_Task prompt:_
Rewrite the text read from all the records below as a single numbered list, one line per item, skipping any blank lines and leaving out the pictures.

*** Records provided ***

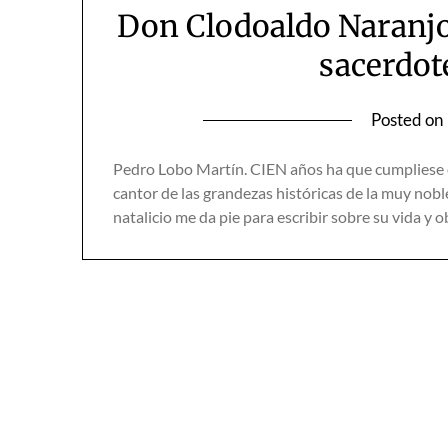
Don Clodoaldo Naranjo:
sacerdot
Posted on
Pedro Lobo Martín. CIEN años ha que cumpliese e
cantor de las grandezas históricas de la muy noble
natalicio me da pie para escribir sobre su vida y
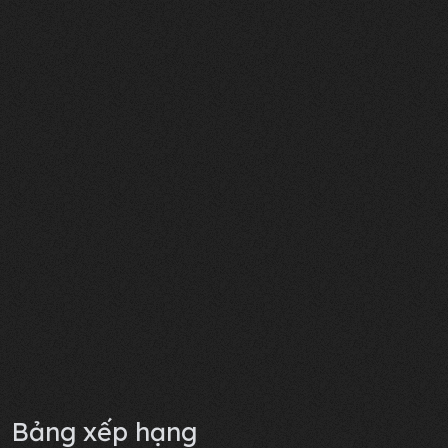
Bảng xếp hạng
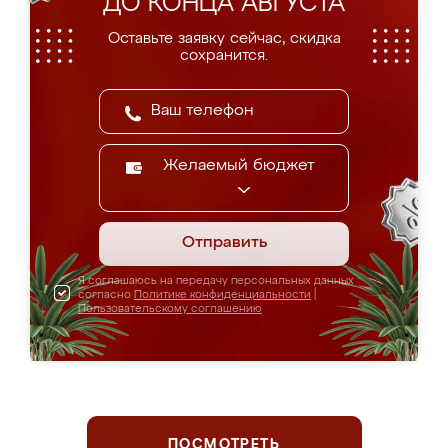
ДО КОНЦА АВГУСТА
Оставьте заявку сейчас, скидка
сохранится.
Желаемый бюджет
Отправить
Я соглашаюсь на передачу персональных данных
согласно
Политике конфиденциальности
|
Пользовательскому соглашению
ПОСМОТРЕТЬ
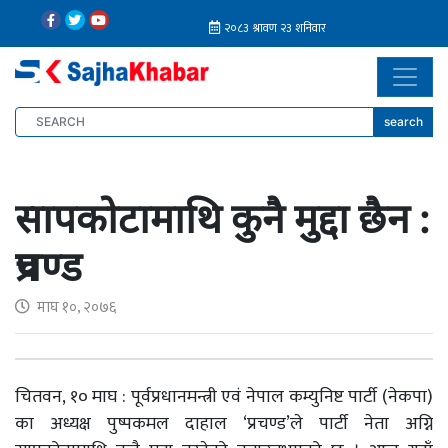
search
सापकोटामाथि कुनै मुद्दा छैन :
प्रचण्ड
माघ १०, २०७६
चितवन, १० माघ : पूर्वप्रधानमन्त्री एवं नेपाल कम्युनिष्ट पार्टी (नेकपा)
का अध्यक्ष पुष्पकमल दाहाल ‘प्रचण्ड’ले पार्टी नेता अग्नि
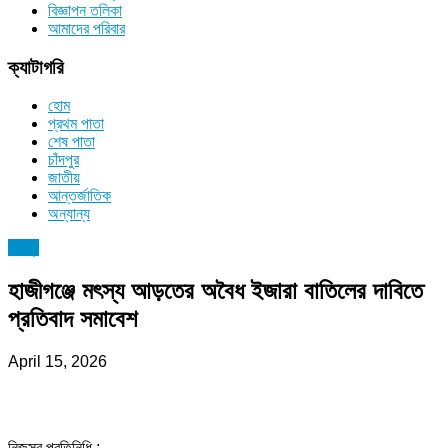
বিজ্ঞাপন তলিকা
আমাদের পরিবার
ক্যাটাগরি
হোম
প্রথম পাতা
শেষ পাতা
চাঁদপুর
জাতীয়
আন্তর্জাতিক
অন্যান্য
চাঁদপুর
হাজীগঞ্জে মৎস্য আড়তের অবৈধ ইজারা বাতিলের দাবিতে
প্রতিবাদ সমাবেশ
April 15, 2026
নিজস্ব প্রতিনিধি :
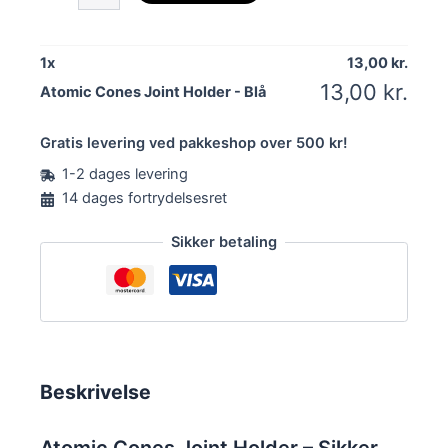
Joint
Holder
antal
1
x
13,00
kr.
13,00
kr.
Atomic Cones Joint Holder - Blå
Gratis levering ved pakkeshop over 500 kr!
1-2 dages levering
14 dages fortrydelsesret
Sikker betaling
Beskrivelse
Atomic Cones Joint Holder – Sikker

*** End of Records provided ***

_Answer area:_
1. Don Clodoaldo Naranjo:
2. sacerdot
3. Posted on
4. Pedro Lobo Martín. CIEN años ha que cumpliese e
5. cantor de las grandezas históricas de la muy noble
6. natalicio me da pie para escribir sobre su vida y
7. Bảng xếp hạng
8. ДО КОНЦА АВГУСТА
9. Оставьте заявку сейчас, скидка
10. сохранится.
11. Желаемый бюджет
12. Отправить
13. Я соглашаюсь на передачу персональных данных
14. согласно
15. Политике конфиденциальности
16. |
17. Пользовательскому соглашению
18. ПОСМОТРЕТЬ
19. search
20. सापकोटामाथि कुनै मुद्दा छैन :
21. प्रचण्ड
22. माघ १०, २०७६
23. चितवन, १० माघ : पूर्वप्रधानमन्त्री एवं नेपाल कम्युनिष्ट पार्टी (नेकपा)
24. का अध्यक्ष पुष्पकमल दाहाल ‘प्रचण्ड’ले पार्टी नेता अग्नि
25. বিজ্ঞাপন তলিকা
26. আমাদের পরিবার
27. ক্যাটাগরি
28. হোম
29. প্রথম পাতা
30. শেষ পাতা
31. চাঁদপুর
32. জাতীয়
33. আন্তর্জাতিক
34. অন্যান্য
35. চাঁদপুর
36. হাজীগঞ্জে মৎস্য আড়তের অবৈধ ইজারা বাতিলের দাবিতে
37. প্রতিবাদ সমাবেশ
38. April 15, 2026
39. নিজস্ব প্রতিনিধি :
40. Joint
41. Holder
42. antal
43. 1
44. x
45. 13,00
46. kr.
47. 13,00
48. kr.
49. Atomic Cones Joint Holder - Blå
50. Gratis levering ved pakkeshop over 500 kr!
51. 1-2 dages levering
52. 14 dages fortrydelsesret
53. Sikker betaling
54. Beskrivelse
55. Atomic Cones Joint Holder – Sikker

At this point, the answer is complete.